__Given entries__
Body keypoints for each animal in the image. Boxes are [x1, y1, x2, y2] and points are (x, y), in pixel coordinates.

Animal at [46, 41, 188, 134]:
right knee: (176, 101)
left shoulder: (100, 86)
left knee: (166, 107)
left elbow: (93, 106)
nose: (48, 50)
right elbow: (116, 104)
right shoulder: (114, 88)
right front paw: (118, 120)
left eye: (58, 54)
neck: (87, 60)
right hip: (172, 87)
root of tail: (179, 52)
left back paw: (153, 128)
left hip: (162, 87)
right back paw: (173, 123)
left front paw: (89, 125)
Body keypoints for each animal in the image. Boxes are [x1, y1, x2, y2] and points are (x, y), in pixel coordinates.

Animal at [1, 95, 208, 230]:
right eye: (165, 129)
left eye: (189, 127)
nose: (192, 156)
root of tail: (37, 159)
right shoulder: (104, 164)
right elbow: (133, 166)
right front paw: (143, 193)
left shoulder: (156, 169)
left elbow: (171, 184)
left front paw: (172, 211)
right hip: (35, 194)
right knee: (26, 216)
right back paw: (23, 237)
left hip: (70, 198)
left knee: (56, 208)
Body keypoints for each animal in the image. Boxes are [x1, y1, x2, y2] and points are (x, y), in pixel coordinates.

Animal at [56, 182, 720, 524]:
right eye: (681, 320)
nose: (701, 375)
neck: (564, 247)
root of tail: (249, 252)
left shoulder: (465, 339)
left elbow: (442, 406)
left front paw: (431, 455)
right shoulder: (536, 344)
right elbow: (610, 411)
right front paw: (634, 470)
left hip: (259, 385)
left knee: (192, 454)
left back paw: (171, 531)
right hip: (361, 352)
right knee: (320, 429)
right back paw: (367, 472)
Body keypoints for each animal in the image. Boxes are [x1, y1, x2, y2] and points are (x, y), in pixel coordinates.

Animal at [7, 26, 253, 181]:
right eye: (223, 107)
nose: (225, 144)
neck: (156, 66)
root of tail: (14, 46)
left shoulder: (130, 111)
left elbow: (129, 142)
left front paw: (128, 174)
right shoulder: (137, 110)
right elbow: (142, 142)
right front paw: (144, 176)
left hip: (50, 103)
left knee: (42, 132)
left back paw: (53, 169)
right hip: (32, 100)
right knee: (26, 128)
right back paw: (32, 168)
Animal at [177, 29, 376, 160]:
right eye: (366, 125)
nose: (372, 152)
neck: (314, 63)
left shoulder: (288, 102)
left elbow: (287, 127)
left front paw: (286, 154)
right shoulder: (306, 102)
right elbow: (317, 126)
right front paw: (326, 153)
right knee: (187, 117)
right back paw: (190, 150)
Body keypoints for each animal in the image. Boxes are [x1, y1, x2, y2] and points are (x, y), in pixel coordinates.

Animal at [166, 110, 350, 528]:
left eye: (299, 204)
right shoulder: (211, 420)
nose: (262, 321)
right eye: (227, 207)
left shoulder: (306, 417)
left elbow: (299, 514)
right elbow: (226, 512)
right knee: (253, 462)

__Work instruction__
A full, exact copy of the entries is the required answer.

__Task output__
Body keypoints for each animal in the image. Boxes are [x1, y1, x2, y2] and points are (x, y), in pixel coordinates.

Animal at [46, 41, 188, 134]:
right knee: (176, 101)
left shoulder: (100, 86)
left knee: (166, 107)
left elbow: (93, 106)
nose: (48, 50)
right elbow: (116, 104)
right shoulder: (114, 88)
right front paw: (118, 120)
left eye: (58, 54)
neck: (87, 60)
right hip: (172, 87)
root of tail: (179, 52)
left back paw: (153, 128)
left hip: (162, 87)
right back paw: (173, 123)
left front paw: (89, 125)
Body keypoints for each animal in the image. Boxes are [x1, y1, x2, y2] and points are (x, y), in pixel coordinates.

Animal at [1, 95, 208, 230]:
right eye: (165, 129)
left eye: (189, 127)
nose: (192, 156)
root of tail: (37, 159)
right shoulder: (104, 164)
right elbow: (133, 166)
right front paw: (143, 193)
left shoulder: (156, 169)
left elbow: (171, 184)
left front paw: (172, 211)
right hip: (35, 194)
right knee: (26, 216)
right back paw: (23, 237)
left hip: (70, 198)
left knee: (56, 208)
Body keypoints for each animal in the image. Boxes are [x1, y1, x2, y2] and points are (x, y), in pixel coordinates.

Animal at [56, 182, 720, 524]:
right eye: (681, 320)
nose: (701, 375)
neck: (564, 247)
root of tail: (249, 252)
left shoulder: (465, 339)
left elbow: (442, 406)
left front paw: (431, 455)
right shoulder: (536, 344)
right elbow: (610, 411)
right front paw: (634, 470)
left hip: (259, 385)
left knee: (192, 454)
left back paw: (171, 531)
right hip: (361, 352)
right knee: (320, 429)
right back paw: (367, 472)
Body keypoints for each animal in the image. Boxes are [x1, y1, x2, y2] and points are (x, y), in pixel coordinates.

Animal at [7, 26, 253, 181]:
right eye: (223, 107)
nose: (225, 144)
neck: (156, 66)
root of tail: (14, 46)
left shoulder: (130, 111)
left elbow: (129, 142)
left front paw: (128, 174)
right shoulder: (137, 110)
right elbow: (142, 142)
right front paw: (144, 176)
left hip: (50, 103)
left knee: (42, 132)
left back paw: (53, 169)
right hip: (32, 100)
right knee: (26, 128)
right back paw: (32, 168)
Animal at [177, 29, 376, 160]:
right eye: (366, 125)
nose: (372, 152)
neck: (314, 63)
left shoulder: (288, 102)
left elbow: (287, 127)
left front paw: (286, 154)
right shoulder: (306, 102)
right elbow: (317, 126)
right front paw: (326, 153)
right knee: (187, 117)
right back paw: (190, 150)
Body keypoints for each animal in the image. Boxes are [x1, y1, x2, y2] and points are (x, y), in pixel coordinates.

Animal at [166, 110, 350, 528]:
left eye: (299, 204)
right shoulder: (211, 420)
nose: (262, 321)
right eye: (227, 207)
left shoulder: (306, 417)
left elbow: (299, 514)
right elbow: (226, 512)
right knee: (253, 462)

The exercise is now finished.